- _Task_:
Will you transcribe all the entries word for word, skipping the pictures they hold?

Page images and extracted text
>>>

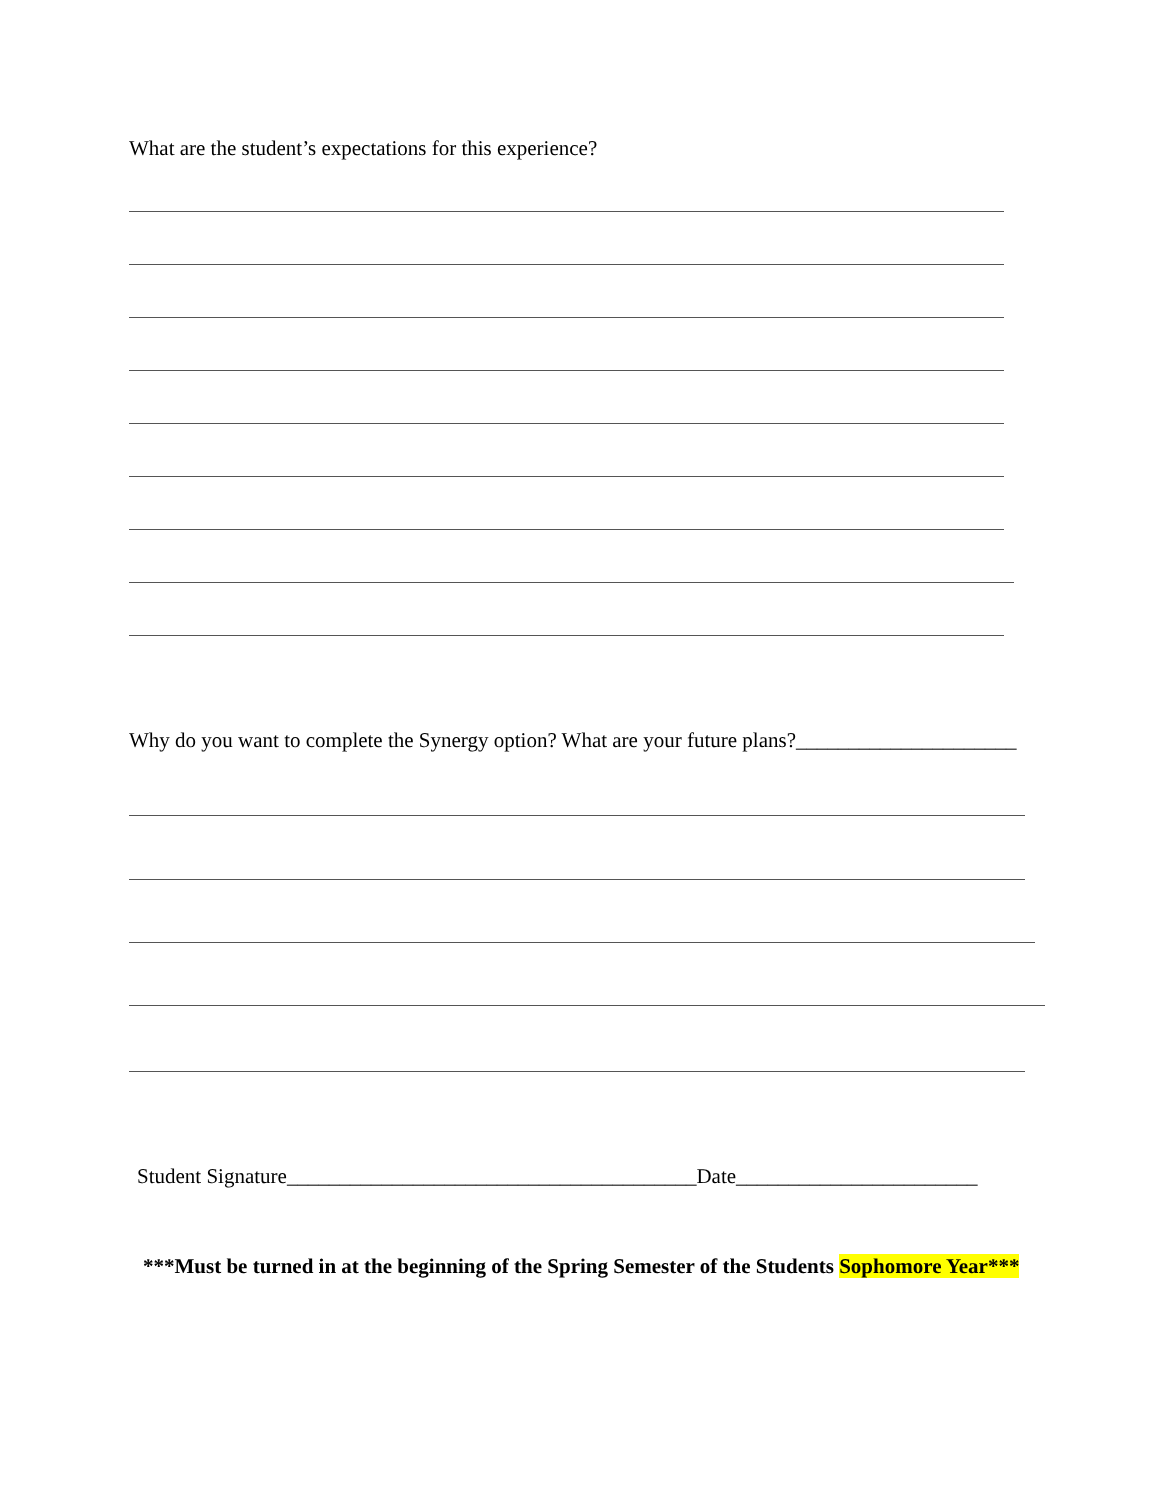What are the student’s expectations for this experience?
Why do you want to complete the Synergy option? What are your future plans?_____________________
Student Signature_______________________________________Date_______________________
***Must be turned in at the beginning of the Spring Semester of the Students Sophomore Year***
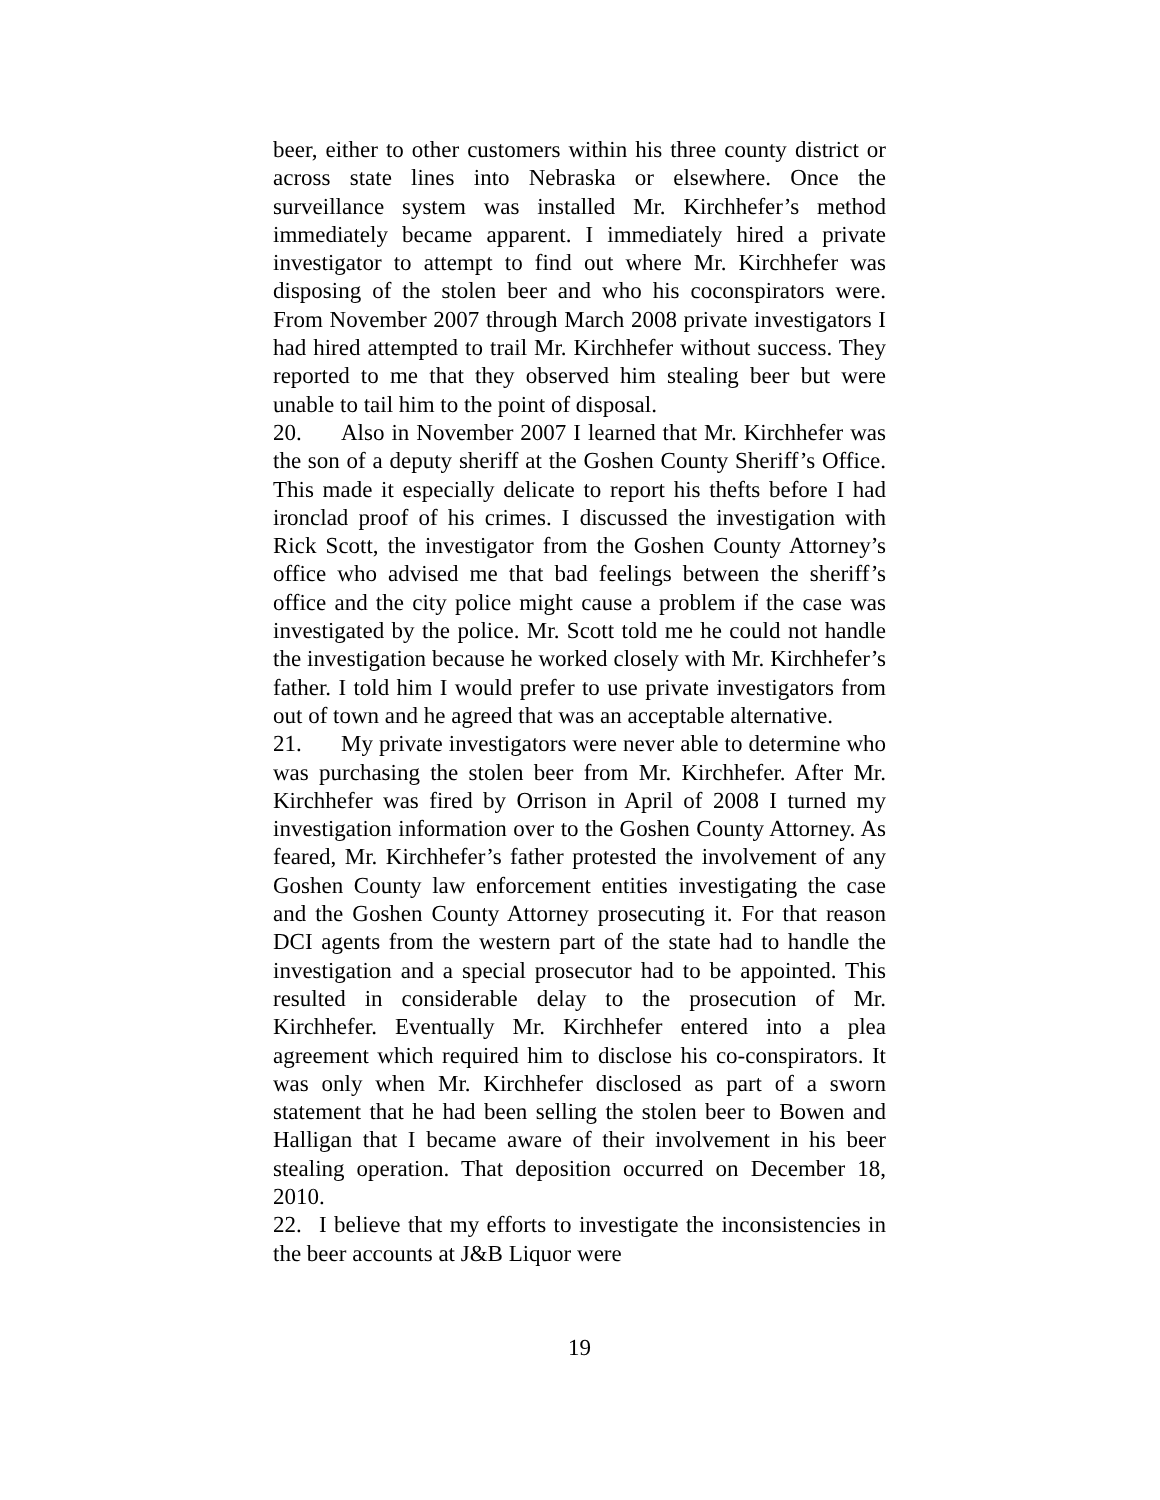beer, either to other customers within his three county district or across state lines into Nebraska or elsewhere. Once the surveillance system was installed Mr. Kirchhefer’s method immediately became apparent. I immediately hired a private investigator to attempt to find out where Mr. Kirchhefer was disposing of the stolen beer and who his coconspirators were. From November 2007 through March 2008 private investigators I had hired attempted to trail Mr. Kirchhefer without success. They reported to me that they observed him stealing beer but were unable to tail him to the point of disposal.
20. Also in November 2007 I learned that Mr. Kirchhefer was the son of a deputy sheriff at the Goshen County Sheriff’s Office. This made it especially delicate to report his thefts before I had ironclad proof of his crimes. I discussed the investigation with Rick Scott, the investigator from the Goshen County Attorney’s office who advised me that bad feelings between the sheriff’s office and the city police might cause a problem if the case was investigated by the police. Mr. Scott told me he could not handle the investigation because he worked closely with Mr. Kirchhefer’s father. I told him I would prefer to use private investigators from out of town and he agreed that was an acceptable alternative.
21. My private investigators were never able to determine who was purchasing the stolen beer from Mr. Kirchhefer. After Mr. Kirchhefer was fired by Orrison in April of 2008 I turned my investigation information over to the Goshen County Attorney. As feared, Mr. Kirchhefer’s father protested the involvement of any Goshen County law enforcement entities investigating the case and the Goshen County Attorney prosecuting it. For that reason DCI agents from the western part of the state had to handle the investigation and a special prosecutor had to be appointed. This resulted in considerable delay to the prosecution of Mr. Kirchhefer. Eventually Mr. Kirchhefer entered into a plea agreement which required him to disclose his co-conspirators. It was only when Mr. Kirchhefer disclosed as part of a sworn statement that he had been selling the stolen beer to Bowen and Halligan that I became aware of their involvement in his beer stealing operation. That deposition occurred on December 18, 2010.
22. I believe that my efforts to investigate the inconsistencies in the beer accounts at J&B Liquor were
19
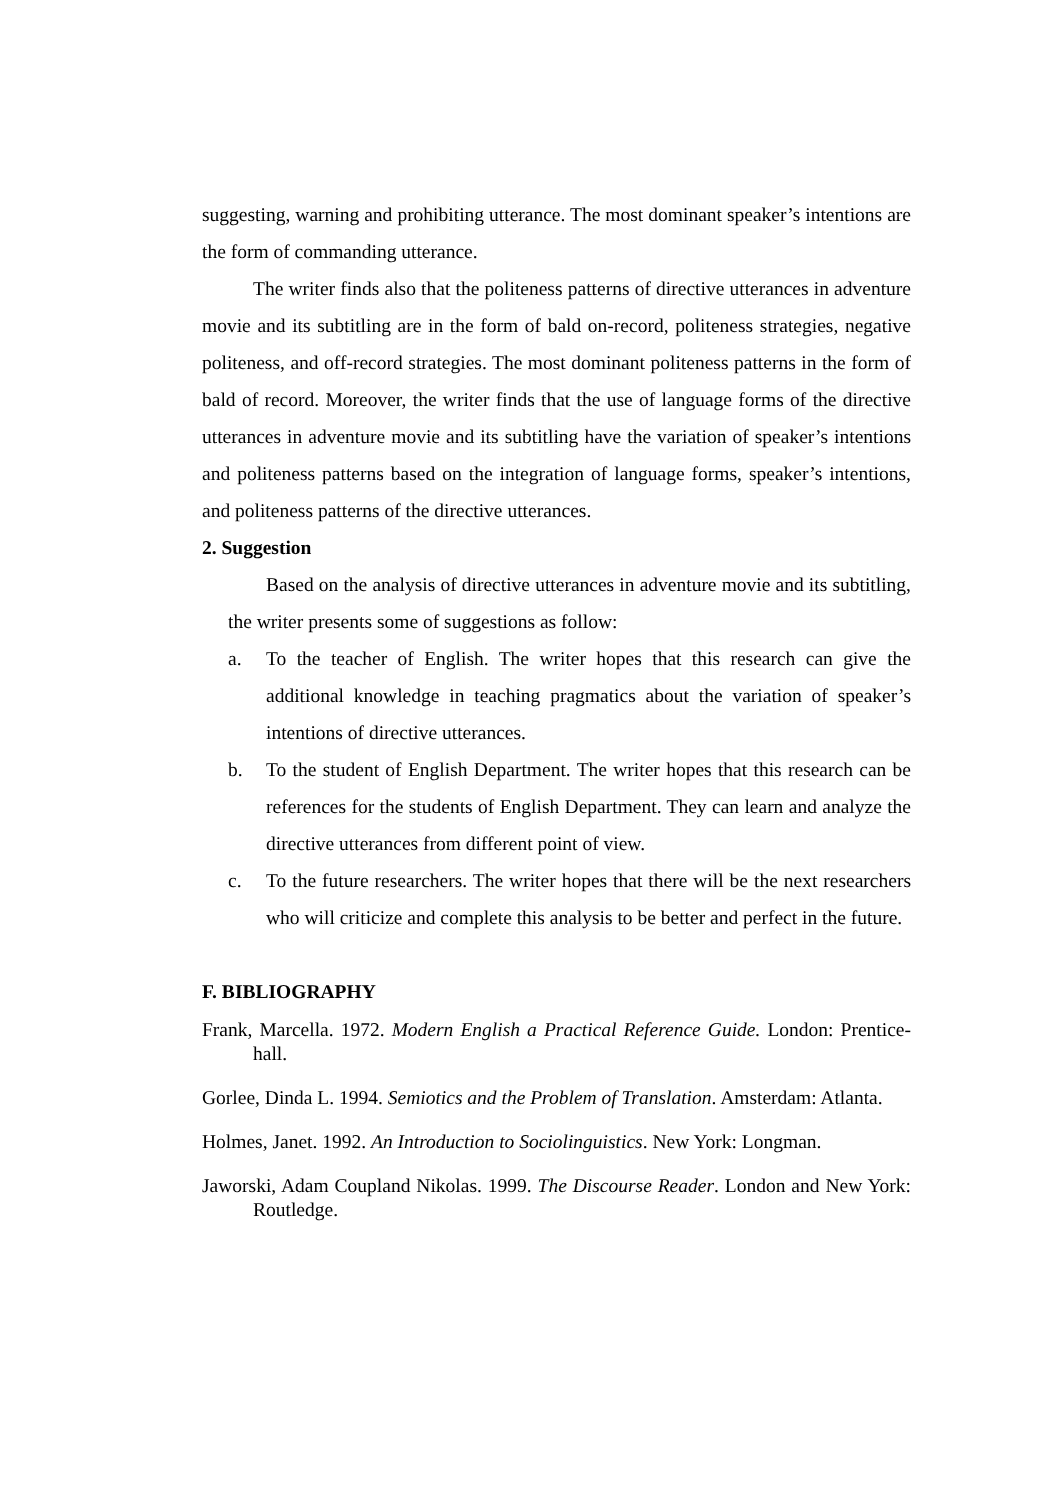suggesting, warning and prohibiting utterance. The most dominant speaker’s intentions are the form of commanding utterance.
The writer finds also that the politeness patterns of directive utterances in adventure movie and its subtitling are in the form of bald on-record, politeness strategies, negative politeness, and off-record strategies. The most dominant politeness patterns in the form of bald of record. Moreover, the writer finds that the use of language forms of the directive utterances in adventure movie and its subtitling have the variation of speaker’s intentions and politeness patterns based on the integration of language forms, speaker’s intentions, and politeness patterns of the directive utterances.
2. Suggestion
Based on the analysis of directive utterances in adventure movie and its subtitling, the writer presents some of suggestions as follow:
a. To the teacher of English. The writer hopes that this research can give the additional knowledge in teaching pragmatics about the variation of speaker’s intentions of directive utterances.
b. To the student of English Department. The writer hopes that this research can be references for the students of English Department. They can learn and analyze the directive utterances from different point of view.
c. To the future researchers. The writer hopes that there will be the next researchers who will criticize and complete this analysis to be better and perfect in the future.
F. BIBLIOGRAPHY
Frank, Marcella. 1972. Modern English a Practical Reference Guide. London: Prentice-hall.
Gorlee, Dinda L. 1994. Semiotics and the Problem of Translation. Amsterdam: Atlanta.
Holmes, Janet. 1992. An Introduction to Sociolinguistics. New York: Longman.
Jaworski, Adam Coupland Nikolas. 1999. The Discourse Reader. London and New York: Routledge.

<<<

- _Response box_:
What are the student’s expectations for this experience?
Why do you want to complete the Synergy option? What are your future plans?_____________________
Student Signature_______________________________________Date_______________________
***Must be turned in at the beginning of the Spring Semester of the Students Sophomore Year***
beer, either to other customers within his three county district or across state lines into Nebraska or elsewhere. Once the surveillance system was installed Mr. Kirchhefer’s method immediately became apparent. I immediately hired a private investigator to attempt to find out where Mr. Kirchhefer was disposing of the stolen beer and who his coconspirators were. From November 2007 through March 2008 private investigators I had hired attempted to trail Mr. Kirchhefer without success. They reported to me that they observed him stealing beer but were unable to tail him to the point of disposal.
20. Also in November 2007 I learned that Mr. Kirchhefer was the son of a deputy sheriff at the Goshen County Sheriff’s Office. This made it especially delicate to report his thefts before I had ironclad proof of his crimes. I discussed the investigation with Rick Scott, the investigator from the Goshen County Attorney’s office who advised me that bad feelings between the sheriff’s office and the city police might cause a problem if the case was investigated by the police. Mr. Scott told me he could not handle the investigation because he worked closely with Mr. Kirchhefer’s father. I told him I would prefer to use private investigators from out of town and he agreed that was an acceptable alternative.
21. My private investigators were never able to determine who was purchasing the stolen beer from Mr. Kirchhefer. After Mr. Kirchhefer was fired by Orrison in April of 2008 I turned my investigation information over to the Goshen County Attorney. As feared, Mr. Kirchhefer’s father protested the involvement of any Goshen County law enforcement entities investigating the case and the Goshen County Attorney prosecuting it. For that reason DCI agents from the western part of the state had to handle the investigation and a special prosecutor had to be appointed. This resulted in considerable delay to the prosecution of Mr. Kirchhefer. Eventually Mr. Kirchhefer entered into a plea agreement which required him to disclose his co-conspirators. It was only when Mr. Kirchhefer disclosed as part of a sworn statement that he had been selling the stolen beer to Bowen and Halligan that I became aware of their involvement in his beer stealing operation. That deposition occurred on December 18, 2010.
22. I believe that my efforts to investigate the inconsistencies in the beer accounts at J&B Liquor were
19
suggesting, warning and prohibiting utterance. The most dominant speaker’s intentions are the form of commanding utterance.
The writer finds also that the politeness patterns of directive utterances in adventure movie and its subtitling are in the form of bald on-record, politeness strategies, negative politeness, and off-record strategies. The most dominant politeness patterns in the form of bald of record. Moreover, the writer finds that the use of language forms of the directive utterances in adventure movie and its subtitling have the variation of speaker’s intentions and politeness patterns based on the integration of language forms, speaker’s intentions, and politeness patterns of the directive utterances.
2. Suggestion
Based on the analysis of directive utterances in adventure movie and its subtitling, the writer presents some of suggestions as follow:
a. To the teacher of English. The writer hopes that this research can give the additional knowledge in teaching pragmatics about the variation of speaker’s intentions of directive utterances.
b. To the student of English Department. The writer hopes that this research can be references for the students of English Department. They can learn and analyze the directive utterances from different point of view.
c. To the future researchers. The writer hopes that there will be the next researchers who will criticize and complete this analysis to be better and perfect in the future.
F. BIBLIOGRAPHY
Frank, Marcella. 1972. Modern English a Practical Reference Guide. London: Prentice-hall.
Gorlee, Dinda L. 1994. Semiotics and the Problem of Translation. Amsterdam: Atlanta.
Holmes, Janet. 1992. An Introduction to Sociolinguistics. New York: Longman.
Jaworski, Adam Coupland Nikolas. 1999. The Discourse Reader. London and New York: Routledge.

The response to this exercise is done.